Scenario 1:

• Once the filters are pasted into web-filter profile, the following error will appear:

FW01 # config webfilter profile
FW01 (profile) # edit default
FW01 (default) # config ftgd-wf
FW01 (ftgd-wf) # show
config ftgd-wf
unset options
config filters
edit 12
set category 26   <--- already exists
set action block
next
edit 23
set category 91
set action block
next
end
end

FW01 (ftgd-wf) # config filters

FW01 (filters) # edit 16

FW01 (16) # set category 26
Invalid category ID '26': Duplicate or Group 'Fortiguard' not included.
node_check_object fail! for category 26

value parse error before '26'
Command fail.

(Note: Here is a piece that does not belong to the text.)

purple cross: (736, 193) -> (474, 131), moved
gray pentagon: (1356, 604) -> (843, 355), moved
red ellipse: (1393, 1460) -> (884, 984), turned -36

Return code -89

• Category already exists in one of the entries so it will not be possible to paste the migrated config.
• Before pasting the filters, it is necessary to delete [purge] the existing filter entries from all the web-filter profiles using the below command:

FW01 # config webfilter profile
FW01 (profile) # edit default
FW01 (default) # config ftgd-wf
FW01 (ftgd-wf) # config filters
FW01 (filters) # purge all
This operation will clear all table!
Do you want to continue? (y/n)y

FW01 (filters) #

FW01 (filters) # edit 16
new entry '16' added
FW01 (16) # set category 26
FW01 (16) # set action block
FW01 (16) # end
FW01 (ftgd-wf) # end
FW01 (default) # end
FW01 #

• Once the filters are deleted [purged], it will be possible to paste the filters from the converted/migrated config.

Note:

If there are multiple web-filter profiles, it is recommended to delete all the filter entries from all the profiles.

Scenario2:

• If there are multiple VDOMs on the firewall, copying the web-filter profile with a Static URL filter from one VDOM to another would show an error as below as the destination VDOM will not have the defined URL filter list.

Office # config vdom
Office (vdom) # edit root
current vf=root:0
Office (root) # config webfilter profile
Office (profile) # edit "Block-Social"
Office (Block-Social) # config web
Office (web) # set urlfilter-table 1 <---- missing url-filter table 
entry not found in datasource

value parse error before '1'
Command fail. Return code -3

Office (web) # end

• Urlfilter-table is a database that stores the Static URL list which is further referenced in the web filter profile.
• Target VDOM is missing this url-filter table thereby throwing the error for 'entry not found in database'. To resolve this issue, copy the url-filter table from source VDOM before copying the whole web-filter profile:

Office # config vdom
Office (vdom) # edit hefe
current vf=hefe:1
Office (hefe) #
Office # config webfilter urlfilter
Office (urlfilter) # sh
config webfilter urlfilter
edit 1
set name "Auto-webfilter-urlfilter_badmf2r7p"
config entries
edit 1
set url "tiktok.com"
set action block
next
edit 2
set url "tiktokcdn-in.com"
set action block
next
edit 3
set url "tiktokcdn-us.com"
set action block
next
edit 4
set url "tiktokcdn.com"
set action block
next
edit 5
set url "tiktokd.org"
set action block
next
end
next
end

• Once the url-filter list is pasted on the target VDOM now the web-filter profile can be copied and pasted into the target VDOM without any error message.